Third, especially if the abuser is in a superior position on the organizational chart (underscore that if they are your direct boss), it may be much harder to get a read on what’s happening than doing so in an interpersonal relationship. Don’t get me wrong — abusers can be very effective at cloaking their activities in personal situations as well — but in the workplace, these actions can be diffuse and multidirectional, with less access (for the target) to the abuser’s communications network.

4 responses

  1. Has anyone ever identified these tactics being advocated in management literature, memo’s, recommended practice, opinion pieces, etc.? Perhaps by another name. I have always called these types of weapons against staff as “management book of dirty tricks. I can really relate to gaslighting as it has been described. I also remember instances of good cop bad cop among many other “tricks.”

    • There are books out there that do describe these tactics. Snakes in Suits, Dark Psychology 101, there’s plenty of books out there on Covert Emotional Manipulation, Without a Conscience, and my favorite is Psychopath: Manipulation, Con Men, and Relationship Fraud which mentions gas lighting, triangulation, and many interesting points. There’s also books that go extensively to show you about their linguistics and body language and how you can use that against these types of people. We are in an era where we cannot rely on HR to help us fight off this sort of behavior, we would have to use our own wit and diplomacy to handle these type of people with tact and a high level of intelligence to control the situation, neutralize, and to avoid disasters. To them, its like a chess game and we are nothing but their pawns. To outsmart them, you at least have to be 40 moves ahead, know their weaknesses, and know how they think and speak. The books I mentioned will answer your questions. I love books by former FBI agent Joe Navarro, those are pretty helpful and resourceful. Work environments are so transparent to prison settings….so many manipulators, liars, Corruptor’s, immorality, egotism, and unethical behaviors.

  2. David, I think your point about the influence of organizational culture is a really important one. That’s a flaw in the Thought Catalog piece as well – it doesn’t pay a lot of attention to how the abuser’s behaviour might be validated or excused or written off as inconsequential in their social circles or by society as a whole.

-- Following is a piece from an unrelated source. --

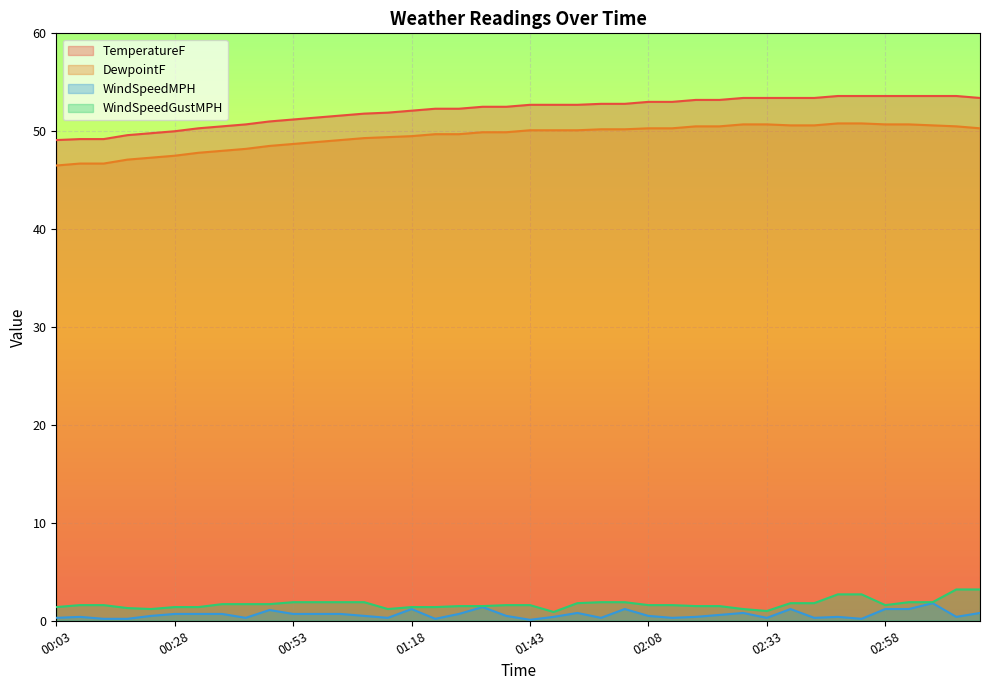

True or false: WindSpeedGustMPH has more than 1 interior local peaks.

False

  3. I realized we live in a world where everything must be measured from success, to our careers, our wealth and even our lives in general. A world where egotism and dogmatic figures thrive through manipulative and devious tactics at the expense of another’s happiness and wellbeing. I realized that many organizations lack HR Personnel with background knowledge and degrees on psychology and psychiatry which is extremely important especially in discerning sociopaths, psychopathic, and people in general who may pose a risk to a healthy work relationship and environment between others. I came through this thought as I read Jeffery Dawson’s 2nd Edition Psychopath: Manipulation, Con Men And Relationship Fraud which spoke of the many personality disorders, their descriptions, tactics, and who are these people as well as an elaboration of who they may be to us. There is nothing psychologically normal about a person deploying harassment, threats, manipulation, stalking, or recruitment of others to cause you misery, and to the point that it drives you to commit suicide. It is important that organizations around the world change their perception about these types of situations and individuals and take full action regardless of position or power. The book hit the nail on the head with my situation of workplace mobbing. Psychopaths aren’t necessarily serial killers, terrorists, or pedophiles; they can very well be anyone in particular. These people when found in politics, schools, religions, or even work environments pose a risk and a hazard to those who cross paths with them. As quoted by Jeffery Dawson…”they don’t stop at the destruction of careers, but extend to the destruction of human lives.” In being more socially aware and educating myself extensively on handling these types of people with tact and diplomacy, I regained a large part of my life back. Another great book to read is Without a Conscience and Snakes in Suits.